The high-level implications of this new information on Imperial College model projections could include the following, that (a) in the absence of any intervention, healthcare facilities would have been overwhelmed only for short amounts of time initially; and (b) much less intrusive, but targeted interventions could have led to similar results to what we are seeing now, with lockdowns.

Methodological issues

The Imperial College paper was not peer reviewed. The simulation and programming that it relies on has not yet been published in the public domain. Given that its recommendations were at variance with the then prevailing policy in the UK, a very low bar seems to have been set by the international scientific community on its wide acceptance. In retrospect, emergency situations like this pandemic should require a far higher – and not lower – level of scrutiny since policy responses on the basis of such papers can have huge financial and health impacts.

Further, while it is not a shortcoming of the paper per se, an issue has emerged regarding the democratic political process. Apart from our political party, no party in India or elsewhere seems to have asked serious questions about this or other models. This suggests a need for democracies to strengthen their critical thinking capacity by creating an independent “Black Hat” institution whose purpose would be to question any technical (mathematical) foundations of government decisions.

Interpretation issues

The Imperial College paper is a one-sided analysis. It looks at the benefits of a lockdown without going into the costs. It also considers each death to be equal to any other death.

We all accept a significant number of traffic deaths in order to reach our destinations faster. Our responses to various diseases including influenza are much less severe. In each of these cases we implicitly (or explicitly) perform a cost-benefit analysis and agree that a human life can be “traded” (in the policy sense) against some benefits to society that are compared in economic terms. At a minimum, we look at current patterns of behaviour and expectations and examine current trade-offs.

The second issue is whether all lives are equal. Taking a binary approach here leads to significant risk of bias while attributing mortality to the pandemic. This has grave implications particularly during the current pandemic which has very high mortality rates for the elderly and for those with complications, a good fraction of whom may have otherwise died within a few months even without this pandemic (as has been reported to be the case in some nursing homes in the West).

Once the detailed Imperial College model and its assumptions are published, our team will further examine whether the model was fit-for-purpose.

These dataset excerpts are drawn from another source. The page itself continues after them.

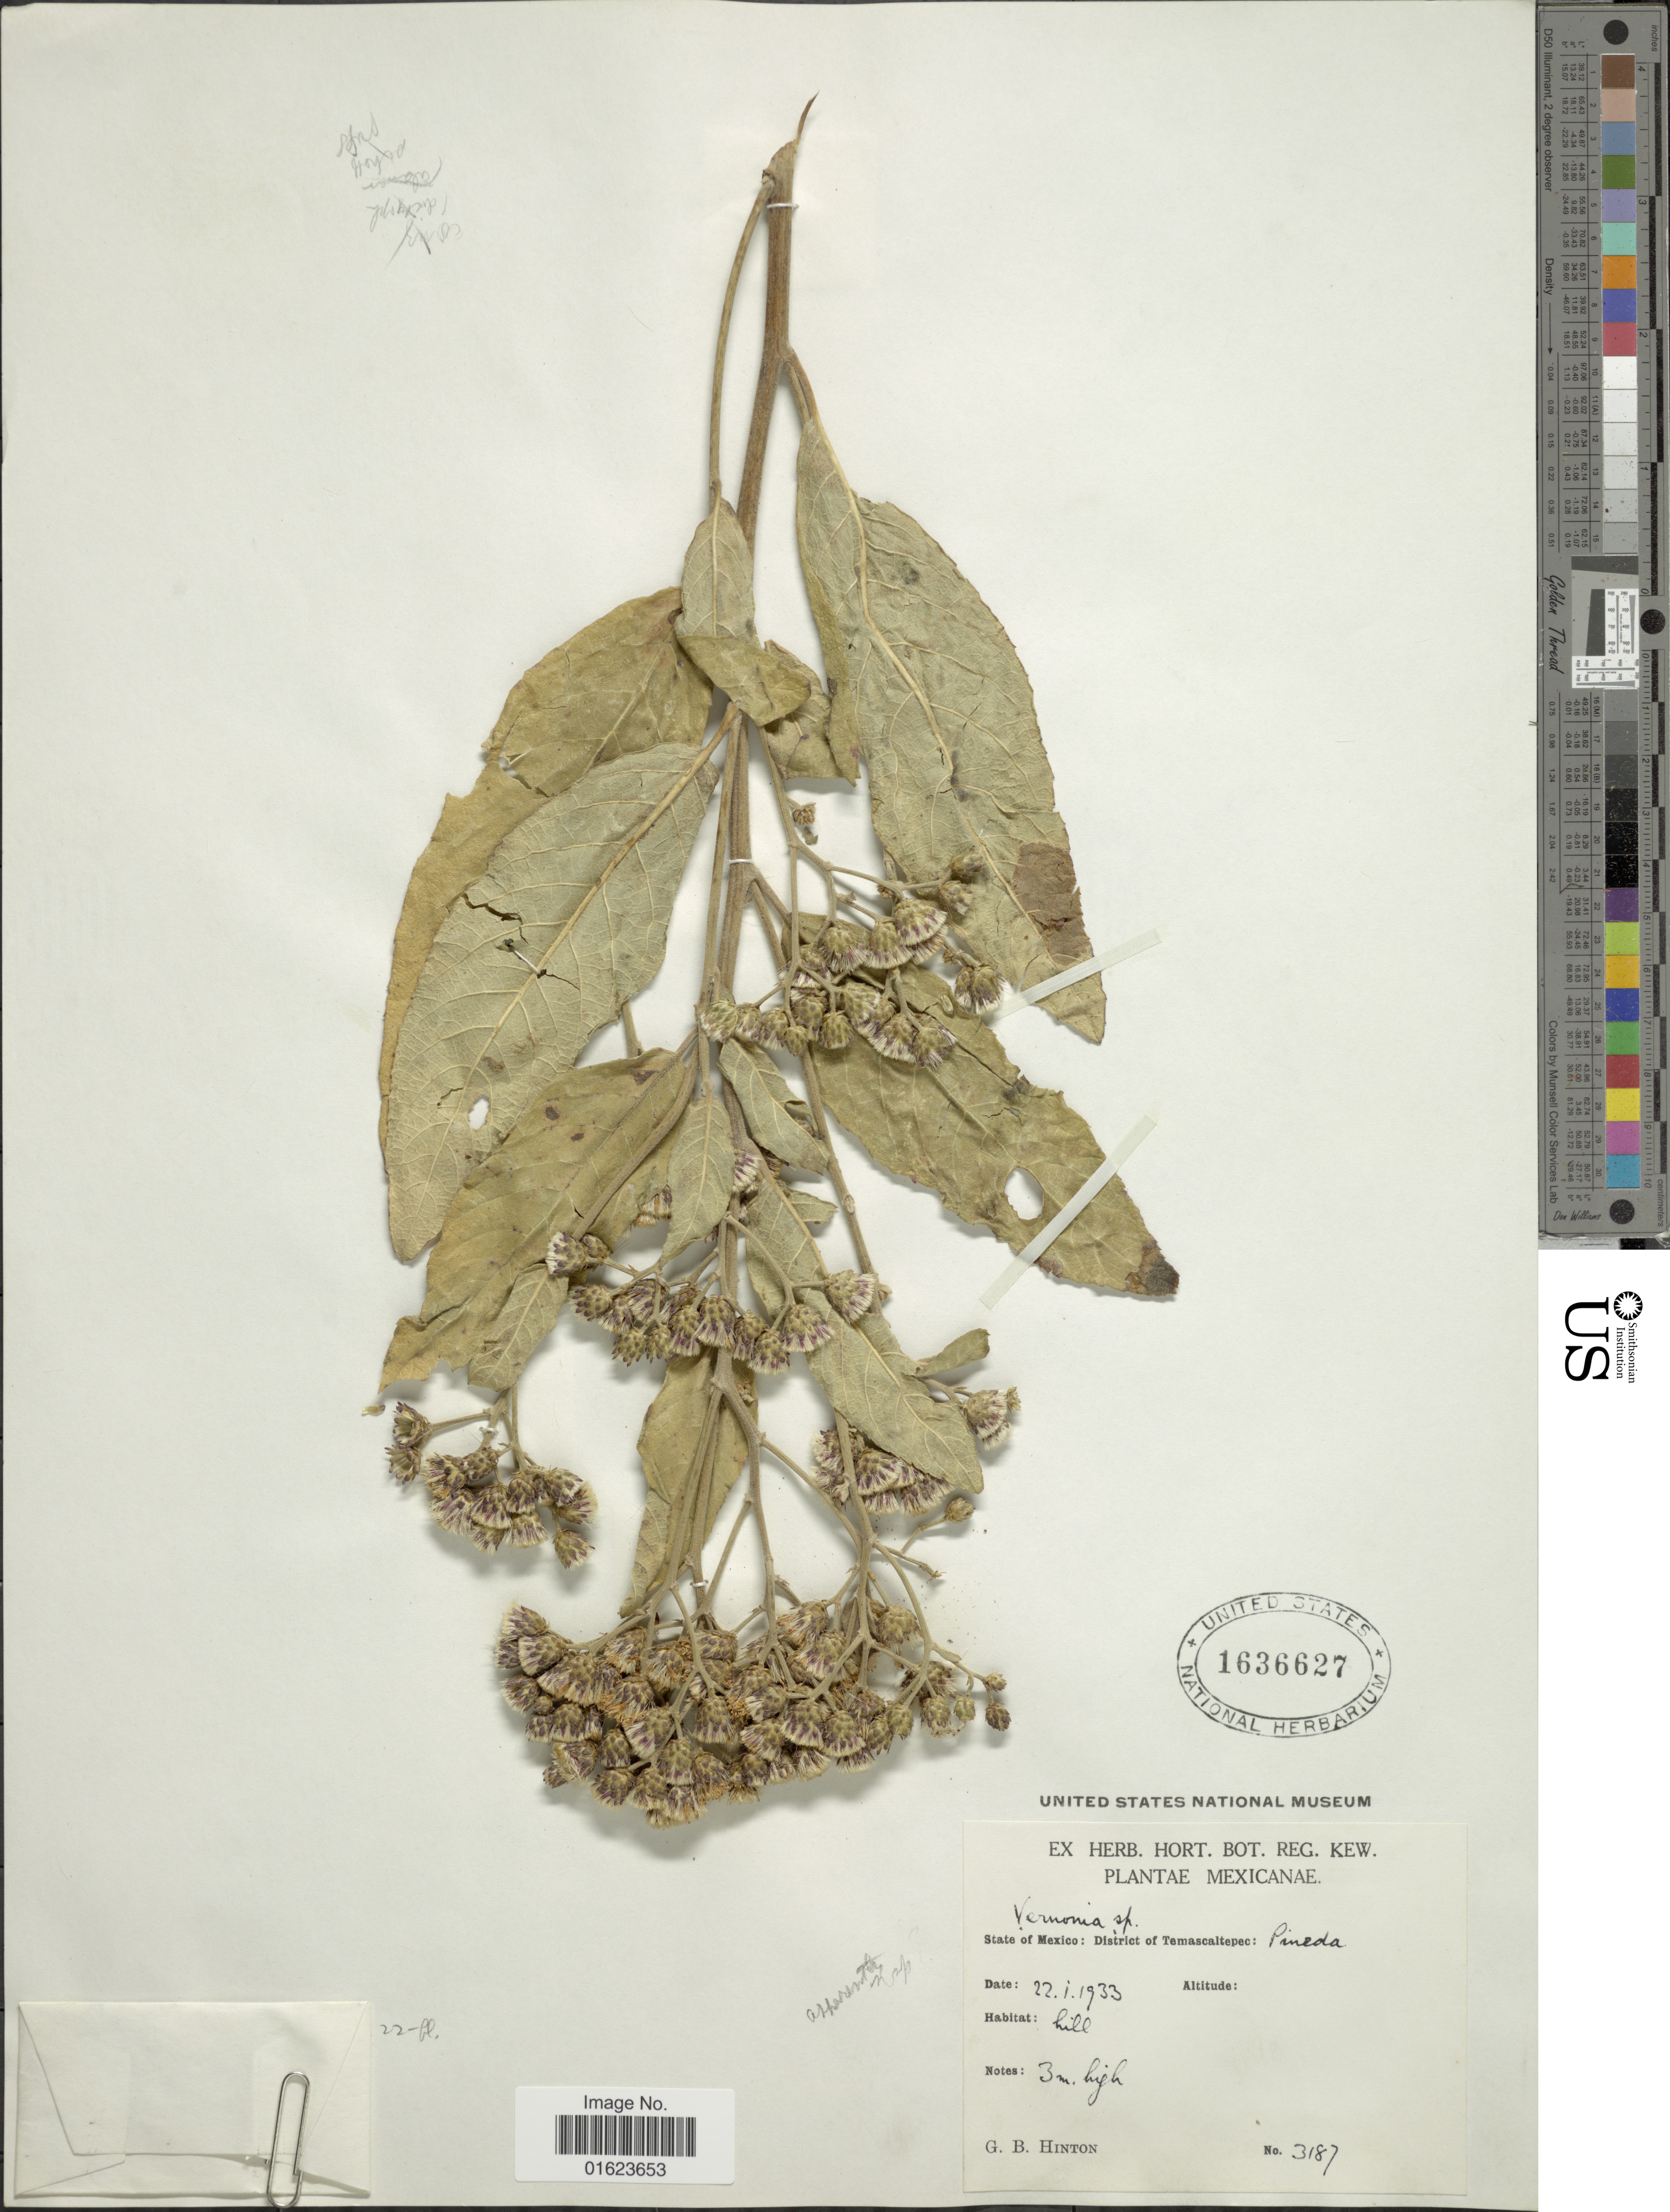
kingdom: Plantae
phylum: Tracheophyta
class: Magnoliopsida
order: Asterales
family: Asteraceae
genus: Vernonanthura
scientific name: Vernonanthura cordata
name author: (Kunth) H. Rob.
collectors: G. B. Hinton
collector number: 3187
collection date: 1933-01-22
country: Mexico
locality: State of Mexico: District of Temascaltepec: Pineda.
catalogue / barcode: US 1636627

For instance, we now know that this virus behaves in some ways like flu, not like SARS. In the case of SARS, most patients were not that contagious until around a week after symptoms appeared. That enabled contact tracing and isolation strategies to be applied to contain and ultimately eradicate the virus. But a vast proportion of Covid-19 patients can transmit the virus even when they are not symptomatic. This has implications for the modelling approach.

The WHO in its October 2019 report entitled, Non-pharmaceutical public health measures for mitigating the risk and impact of epidemic and pandemic influenza, looked at the entire scientific literature and rejected contact tracing and quarantine of exposed individuals (i.e. lockdowns) as a policy option for severe flu pandemics.

It needs to be examined closely Neil Ferguson and his team should have paid more regard to these well-established pre-2020 scientific learnings that apply to flu-like pandemics such as this one. Given the information at hand, we have reason to believe that epidemiologists in Sweden have applied the more robust and justifiable scientific approach.